:: Exercise goal ::
Edit the rows below, from the start through the line containing "Dot at: (277, 201)", by replacing "pose" with "camera" and keeping everything else unchanged.
+-------+
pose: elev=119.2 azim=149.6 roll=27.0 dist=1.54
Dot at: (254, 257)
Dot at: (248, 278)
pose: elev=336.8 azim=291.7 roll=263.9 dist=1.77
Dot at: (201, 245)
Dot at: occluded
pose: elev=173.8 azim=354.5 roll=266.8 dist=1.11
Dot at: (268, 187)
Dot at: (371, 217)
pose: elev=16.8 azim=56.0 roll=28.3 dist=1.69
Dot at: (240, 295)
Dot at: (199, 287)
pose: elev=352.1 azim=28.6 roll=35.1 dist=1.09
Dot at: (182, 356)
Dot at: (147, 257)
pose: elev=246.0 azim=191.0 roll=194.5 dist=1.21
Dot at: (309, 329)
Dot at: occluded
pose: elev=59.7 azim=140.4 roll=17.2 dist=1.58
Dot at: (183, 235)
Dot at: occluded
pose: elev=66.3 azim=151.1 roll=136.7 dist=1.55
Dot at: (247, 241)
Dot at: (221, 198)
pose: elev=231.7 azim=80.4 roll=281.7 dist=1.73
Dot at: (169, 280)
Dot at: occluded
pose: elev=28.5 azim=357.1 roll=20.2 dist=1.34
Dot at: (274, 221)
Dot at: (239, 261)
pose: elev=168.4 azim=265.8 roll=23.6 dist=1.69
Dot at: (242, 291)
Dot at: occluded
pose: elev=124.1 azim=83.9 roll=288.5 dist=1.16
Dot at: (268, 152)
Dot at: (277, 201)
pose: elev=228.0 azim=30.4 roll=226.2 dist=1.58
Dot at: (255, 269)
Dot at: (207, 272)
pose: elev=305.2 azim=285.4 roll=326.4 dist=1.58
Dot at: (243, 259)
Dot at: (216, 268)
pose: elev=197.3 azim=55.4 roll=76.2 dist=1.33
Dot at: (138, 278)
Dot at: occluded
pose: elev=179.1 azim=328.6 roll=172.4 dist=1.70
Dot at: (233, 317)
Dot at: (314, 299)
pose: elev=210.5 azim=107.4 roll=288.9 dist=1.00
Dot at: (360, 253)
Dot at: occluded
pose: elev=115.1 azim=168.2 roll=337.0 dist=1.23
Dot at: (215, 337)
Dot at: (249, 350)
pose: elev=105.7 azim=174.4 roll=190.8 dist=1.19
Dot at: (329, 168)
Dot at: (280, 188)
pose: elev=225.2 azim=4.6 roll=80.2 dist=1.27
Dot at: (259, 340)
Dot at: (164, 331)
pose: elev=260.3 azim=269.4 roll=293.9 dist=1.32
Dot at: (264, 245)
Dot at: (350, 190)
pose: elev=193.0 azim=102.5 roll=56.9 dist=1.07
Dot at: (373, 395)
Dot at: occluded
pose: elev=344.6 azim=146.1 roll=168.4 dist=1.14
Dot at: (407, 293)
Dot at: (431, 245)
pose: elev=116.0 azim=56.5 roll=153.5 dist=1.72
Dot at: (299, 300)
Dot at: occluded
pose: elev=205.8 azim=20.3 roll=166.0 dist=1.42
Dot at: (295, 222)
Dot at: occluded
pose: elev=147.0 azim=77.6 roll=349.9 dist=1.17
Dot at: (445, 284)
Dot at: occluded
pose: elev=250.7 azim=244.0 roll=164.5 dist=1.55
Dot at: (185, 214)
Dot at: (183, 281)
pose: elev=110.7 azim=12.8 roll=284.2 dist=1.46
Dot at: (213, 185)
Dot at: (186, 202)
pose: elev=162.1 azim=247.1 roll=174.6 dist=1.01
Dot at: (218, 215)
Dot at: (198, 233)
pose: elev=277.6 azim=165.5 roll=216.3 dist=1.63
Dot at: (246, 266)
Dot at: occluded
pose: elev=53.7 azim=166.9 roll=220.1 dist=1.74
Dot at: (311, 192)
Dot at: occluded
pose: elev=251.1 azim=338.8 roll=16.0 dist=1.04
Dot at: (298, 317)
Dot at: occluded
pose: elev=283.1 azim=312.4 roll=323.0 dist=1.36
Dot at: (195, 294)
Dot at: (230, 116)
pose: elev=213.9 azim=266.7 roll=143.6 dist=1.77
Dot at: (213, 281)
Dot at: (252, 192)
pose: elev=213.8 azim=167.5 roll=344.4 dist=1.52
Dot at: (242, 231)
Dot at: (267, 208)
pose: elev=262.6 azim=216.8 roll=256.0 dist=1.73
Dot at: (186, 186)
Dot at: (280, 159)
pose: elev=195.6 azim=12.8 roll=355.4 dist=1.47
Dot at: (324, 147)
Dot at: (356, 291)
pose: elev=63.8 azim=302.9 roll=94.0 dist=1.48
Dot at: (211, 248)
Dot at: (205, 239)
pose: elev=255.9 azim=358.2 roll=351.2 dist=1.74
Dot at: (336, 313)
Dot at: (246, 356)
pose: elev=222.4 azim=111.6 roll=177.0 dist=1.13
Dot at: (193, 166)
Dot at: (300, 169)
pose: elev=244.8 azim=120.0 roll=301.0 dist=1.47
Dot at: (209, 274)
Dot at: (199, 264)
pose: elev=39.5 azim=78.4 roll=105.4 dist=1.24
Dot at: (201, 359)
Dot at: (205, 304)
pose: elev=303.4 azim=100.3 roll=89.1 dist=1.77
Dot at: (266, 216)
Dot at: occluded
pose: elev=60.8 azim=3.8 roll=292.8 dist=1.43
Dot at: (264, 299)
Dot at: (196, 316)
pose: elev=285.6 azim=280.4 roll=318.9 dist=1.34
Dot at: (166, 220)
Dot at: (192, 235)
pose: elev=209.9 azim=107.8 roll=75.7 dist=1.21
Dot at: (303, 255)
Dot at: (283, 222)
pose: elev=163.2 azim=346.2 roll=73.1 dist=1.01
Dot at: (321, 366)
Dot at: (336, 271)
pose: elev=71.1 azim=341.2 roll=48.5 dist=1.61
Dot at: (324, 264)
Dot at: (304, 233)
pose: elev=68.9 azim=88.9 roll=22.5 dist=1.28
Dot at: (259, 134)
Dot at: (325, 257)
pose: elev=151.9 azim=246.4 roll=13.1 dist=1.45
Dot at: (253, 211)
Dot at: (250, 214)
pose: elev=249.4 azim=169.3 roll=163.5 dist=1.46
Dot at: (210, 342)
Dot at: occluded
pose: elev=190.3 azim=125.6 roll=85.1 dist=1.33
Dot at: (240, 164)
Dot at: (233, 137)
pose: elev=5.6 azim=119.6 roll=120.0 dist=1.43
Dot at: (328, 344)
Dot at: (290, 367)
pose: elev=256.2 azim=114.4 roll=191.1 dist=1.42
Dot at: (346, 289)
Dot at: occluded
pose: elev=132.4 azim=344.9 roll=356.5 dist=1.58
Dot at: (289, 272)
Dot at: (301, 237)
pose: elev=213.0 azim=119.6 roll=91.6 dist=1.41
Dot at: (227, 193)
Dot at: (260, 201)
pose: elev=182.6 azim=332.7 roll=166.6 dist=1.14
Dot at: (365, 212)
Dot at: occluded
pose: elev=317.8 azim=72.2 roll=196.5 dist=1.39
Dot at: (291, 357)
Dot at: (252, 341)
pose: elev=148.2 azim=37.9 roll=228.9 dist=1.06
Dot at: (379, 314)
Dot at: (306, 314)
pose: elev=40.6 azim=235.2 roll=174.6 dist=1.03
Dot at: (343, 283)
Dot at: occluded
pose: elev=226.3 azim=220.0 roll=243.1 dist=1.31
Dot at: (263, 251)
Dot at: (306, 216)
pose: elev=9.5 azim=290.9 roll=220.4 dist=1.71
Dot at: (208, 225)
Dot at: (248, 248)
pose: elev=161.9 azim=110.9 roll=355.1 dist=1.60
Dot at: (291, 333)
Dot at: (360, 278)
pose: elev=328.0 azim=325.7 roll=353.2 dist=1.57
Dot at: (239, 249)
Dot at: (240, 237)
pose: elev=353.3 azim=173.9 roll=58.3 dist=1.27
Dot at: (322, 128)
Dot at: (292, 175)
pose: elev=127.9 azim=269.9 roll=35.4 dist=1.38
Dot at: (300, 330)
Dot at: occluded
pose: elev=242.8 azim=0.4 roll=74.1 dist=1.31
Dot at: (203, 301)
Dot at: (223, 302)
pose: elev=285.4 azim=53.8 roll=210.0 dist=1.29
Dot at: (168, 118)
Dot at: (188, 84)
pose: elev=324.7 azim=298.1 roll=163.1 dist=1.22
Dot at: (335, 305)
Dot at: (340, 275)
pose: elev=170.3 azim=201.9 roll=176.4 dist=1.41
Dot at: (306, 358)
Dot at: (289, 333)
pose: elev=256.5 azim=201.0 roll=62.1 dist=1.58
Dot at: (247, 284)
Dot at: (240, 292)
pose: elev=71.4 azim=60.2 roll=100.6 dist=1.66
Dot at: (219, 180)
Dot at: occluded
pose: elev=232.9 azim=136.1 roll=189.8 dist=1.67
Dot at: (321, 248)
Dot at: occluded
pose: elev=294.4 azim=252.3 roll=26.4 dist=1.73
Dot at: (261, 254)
+-------+
:: The response ::
camera: elev=119.2 azim=149.6 roll=27.0 dist=1.54
Dot at: (254, 257)
Dot at: (248, 278)
camera: elev=336.8 azim=291.7 roll=263.9 dist=1.77
Dot at: (201, 245)
Dot at: occluded
camera: elev=173.8 azim=354.5 roll=266.8 dist=1.11
Dot at: (268, 187)
Dot at: (371, 217)
camera: elev=16.8 azim=56.0 roll=28.3 dist=1.69
Dot at: (240, 295)
Dot at: (199, 287)
camera: elev=352.1 azim=28.6 roll=35.1 dist=1.09
Dot at: (182, 356)
Dot at: (147, 257)
camera: elev=246.0 azim=191.0 roll=194.5 dist=1.21
Dot at: (309, 329)
Dot at: occluded
camera: elev=59.7 azim=140.4 roll=17.2 dist=1.58
Dot at: (183, 235)
Dot at: occluded
camera: elev=66.3 azim=151.1 roll=136.7 dist=1.55
Dot at: (247, 241)
Dot at: (221, 198)
camera: elev=231.7 azim=80.4 roll=281.7 dist=1.73
Dot at: (169, 280)
Dot at: occluded
camera: elev=28.5 azim=357.1 roll=20.2 dist=1.34
Dot at: (274, 221)
Dot at: (239, 261)
camera: elev=168.4 azim=265.8 roll=23.6 dist=1.69
Dot at: (242, 291)
Dot at: occluded
camera: elev=124.1 azim=83.9 roll=288.5 dist=1.16
Dot at: (268, 152)
Dot at: (277, 201)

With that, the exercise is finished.